The Feinstein Institutes for Medical Research, Manhasset, NY, USA; Division of Pediatric Otolaryngology, Steven and Alexandra Cohen Children's Medical Center, New Hyde Park, NY, USA.
The Feinstein Institutes for Medical Research, Manhasset, NY, USA.
Int J Pediatr Otorhinolaryngol. 2022 Apr;155:111066. doi: 10.1016/j.ijporl.2022.111066. Epub 2022 Feb 14.
To optimize a 3D printed tissue-engineered tracheal construct using a combined in vitro and a two-stage in vivo technique.
A 3D-CAD (Computer-aided Design) template was created; rabbit chondrocytes were harvested and cultured. A Makerbot Replicator™ 2x was used to print a polycaprolactone (PCL) scaffold which was then combined with a bio-ink and the previously harvested chondrocytes. In vitro: Cell viability was performed by live/dead assay using Calcein A/Ethidium. Gene expression was performed using quantitative real-time PCR for the following genes: Collagen Type I and type II, Sox-9, and Aggrecan. In vivo: Surgical implantation occurred in two stages: 1) Index procedure: construct was implanted within a pocket in the strap muscles for 21 days and, 2) Final surgery: construct with vascularized pedicle was rotated into a segmental tracheal defect for 3 or 6 weeks. Following euthanasia, the construct and native trachea were explanted and evaluated.

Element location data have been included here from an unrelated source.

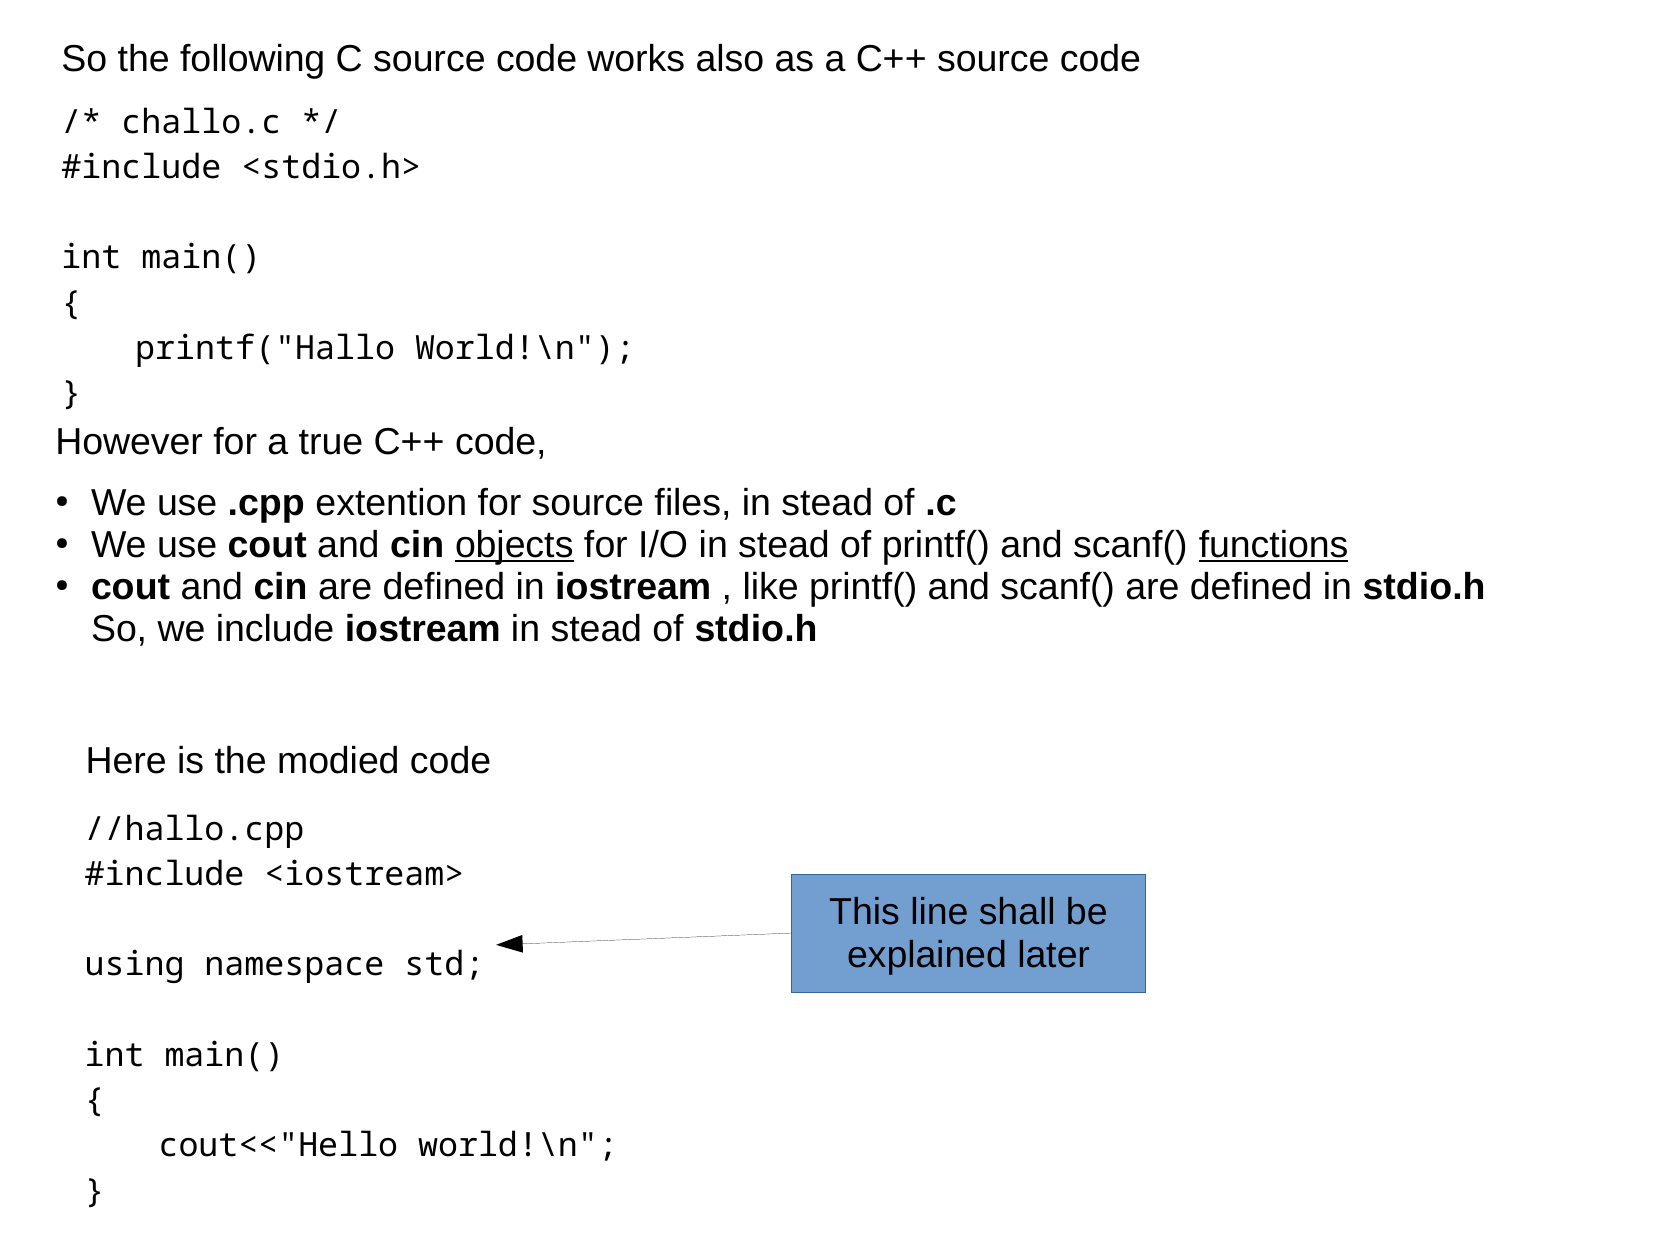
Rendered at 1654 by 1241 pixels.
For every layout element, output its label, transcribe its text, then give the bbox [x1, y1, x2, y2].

text_box However for a true C++ code, We use .cpp extention for source files, in stead of .c We use cout and cin objects for I/O in stead of printf() and scanf() functions cout and cin are defined in iostream , like printf() and scanf() are defined in stdio.h So, we include iostream in stead of stdio.h [40, 413, 1501, 658]
text_box Here is the modied code [70, 732, 506, 790]
text_box So the following C source code works also as a C++ source code /* challo.c */ #include <stdio.h> int main() { printf("Hallo World!\n"); } [46, 29, 1359, 377]
text_box //hallo.cpp #include <iostream> using namespace std; int main() { cout<<"Hello world!\n"; } [69, 797, 634, 1161]
text_box This line shall be explained later [791, 874, 1146, 993]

In vitro: After 14 days in culture the constructs showed >80% viable cells. Collagen type II and sox-9 were overexpressed in the construct from day 2 and by day 14 all genes were overexpressed when compared to chondrocytes in monolayer.
By day 21 (immediately before the rotation), cartilage formation could be seen surrounding all the constructs. Mature cartilage was observed in the grafts after 6 or 9 weeks in vivo.
This two-stage approach for implanting a 3D printed tissue-engineered tracheal replacement construct has been optimized to yield a high-quality, printable segment with cellular growth and viability both in vitro and in vivo.
使用体外结合两阶段体内技术优化 3D 打印组织工程气管构建体。
创建 3D-CAD(计算机辅助设计)模板;收获和培养兔软骨细胞。使用 Makerbot Replicator™2x 打印聚己内酯(PCL)支架,然后将其与生物墨水和先前收获的软骨细胞结合。体外:使用 Calcein A/Ethidium 进行死活测定以进行细胞活力测定。使用定量实时 PCR 进行以下基因的基因表达:I 型和 II 型胶原、Sox-9 和 Aggrecan。体内:手术分两阶段进行植入:1)索引程序:构建体植入颈阔肌袋中 21 天,2)最终手术:带有血管化蒂的构建体旋转到节段性气管缺损 3 或 6 周。安乐死后,取出构建体和天然气管进行评估。
体外:培养 14 天后,构建体显示出>80%的存活细胞。第 2 天,构建体中 II 型胶原和 Sox-9 过度表达,第 14 天,与单层软骨细胞相比,所有基因均过度表达。
第 21 天(在旋转之前),可以看到所有构建体周围都形成了软骨。在体内 6 或 9 周后,在移植物中观察到成熟软骨。
这种用于植入 3D 打印组织工程气管替代构建体的两阶段方法已得到优化,可产生高质量、可打印的节段,具有体外和体内细胞生长和活力。